Kurilla’s mother, Martha Virbitsky, took the boy to the state police barracks near Honesdale, outside of Scranton, Pennsylvania, after returning from work that Saturday. Trooper John Decker said he read the boy his rights prior to the confession, which took place with no one else in the room. In the affidavit, Tristin said he “was only trying to hurt” Novak.
State District Attorney Janine Edwards charged him as an adult with murder because Pennsylvania state law does not allow the charge of premeditated homicide to be leveled against a child. Edwards has not explained why she did not charge him with a lesser offense such as voluntary manslaughter. The case has since been handed over to the state attorney general because one of Kurilla’s relatives is employed in the district attorney’s office.
The murder charge has had the double effect of disallowing Tristin’s placement in a juvenile detention center, which will not hold murder suspects. Instead, he has been jailed in an adult prison and held without bail for 12 days and counting. He been given a few items for his entertainment, including video games and coloring books, and has been allowed occasions to speak on the phone with his family.
He has also been separated from the general prison population. This is tantamount to solitary confinement, which is considered a form of torture. Solitary confinement is defined by one legal dictionary as taking place “when a person is placed away from other inmates” either as punishment or for the alleged protection of the separated prisoner.
Tristin’s parents evidently feel they cannot take the child home, because their attorney, Bernard Brown, has withdrawn a motion to have him released to parental custody. Brown cited the parents’ concerns over their ability to continue with their jobs while caring for Tristin.
Both Tristin’s mother and the attorney have indicated that the child is in need of psychological help. There has been no report that he is receiving such treatment, or even counseling, in the county jail. A psychological evaluation has been requested by the family, but there is no report that this has taken place.
His parents’ decision to leave him in jail raises the question as to whether or not Tristin Kurilla is receiving adequate legal assistance. Martha Virbitsky also waived her child’s right to an attorney prior to his interrogation on October 11, and reportedly insisted that the state trooper speak to Tristin alone.
Al Flora, a former chief public defender in neighboring Luzerne County, told the Citizens Voice of Wilkes-Barre that a parent cannot simply waive a child’s right to an attorney. “The defense can probably raise the argument the statement was not given voluntarily, it was compelled in conjunction with the mother,” Flora said, adding that it is doubtful that a child can even be held as competent to waive his own right to an attorney.

## Exercise tasks
(a) Transcribe the passage of the article on the Tristin Kurilla case starting at "State District Attorney" and ending at "with his family.".
(b) Condense the paragraph of the article on the Tristin Kurilla case that begins "Both Tristin's mother and the attorney" into a shorter version that keeps its main facts.

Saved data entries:
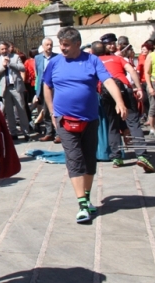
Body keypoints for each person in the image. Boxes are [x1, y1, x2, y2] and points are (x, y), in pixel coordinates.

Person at [43, 27, 127, 223]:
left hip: (89, 119)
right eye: (60, 44)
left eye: (66, 45)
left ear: (77, 44)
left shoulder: (92, 60)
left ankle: (86, 199)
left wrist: (119, 101)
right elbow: (46, 85)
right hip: (64, 119)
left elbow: (108, 81)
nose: (62, 48)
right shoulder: (54, 62)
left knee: (89, 159)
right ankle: (82, 205)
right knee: (75, 158)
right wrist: (52, 110)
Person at [94, 36, 152, 171]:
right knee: (133, 123)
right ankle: (141, 155)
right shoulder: (117, 58)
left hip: (106, 93)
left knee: (112, 124)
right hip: (124, 89)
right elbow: (131, 70)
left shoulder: (95, 61)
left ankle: (116, 157)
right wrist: (139, 88)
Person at [0, 41, 32, 141]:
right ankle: (13, 132)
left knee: (21, 110)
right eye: (2, 49)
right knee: (9, 112)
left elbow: (22, 68)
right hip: (5, 88)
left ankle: (26, 132)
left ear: (8, 48)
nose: (4, 51)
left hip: (16, 87)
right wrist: (3, 66)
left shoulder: (15, 57)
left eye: (5, 48)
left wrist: (10, 63)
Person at [34, 38, 59, 143]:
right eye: (47, 45)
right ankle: (49, 133)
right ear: (43, 46)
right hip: (43, 87)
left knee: (56, 110)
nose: (49, 47)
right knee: (46, 111)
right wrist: (37, 92)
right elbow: (38, 75)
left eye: (51, 45)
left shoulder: (57, 57)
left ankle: (58, 134)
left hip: (55, 87)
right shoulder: (38, 58)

## Task-by-task results
(a)
State District Attorney Janine Edwards charged him as an adult with murder because Pennsylvania state law does not allow the charge of premeditated homicide to be leveled against a child. Edwards has not explained why she did not charge him with a lesser offense such as voluntary manslaughter. The case has since been handed over to the state attorney general because one of Kurilla’s relatives is employed in the district attorney’s office.
The murder charge has had the double effect of disallowing Tristin’s placement in a juvenile detention center, which will not hold murder suspects. Instead, he has been jailed in an adult prison and held without bail for 12 days and counting. He been given a few items for his entertainment, including video games and coloring books, and has been allowed occasions to speak on the phone with his family.

(b) Tristin's mother and the attorney have both said the child needs psychological help. There is no report that he is receiving treatment or counseling in the county jail. The family has requested a psychological evaluation, but there is no report that one has taken place.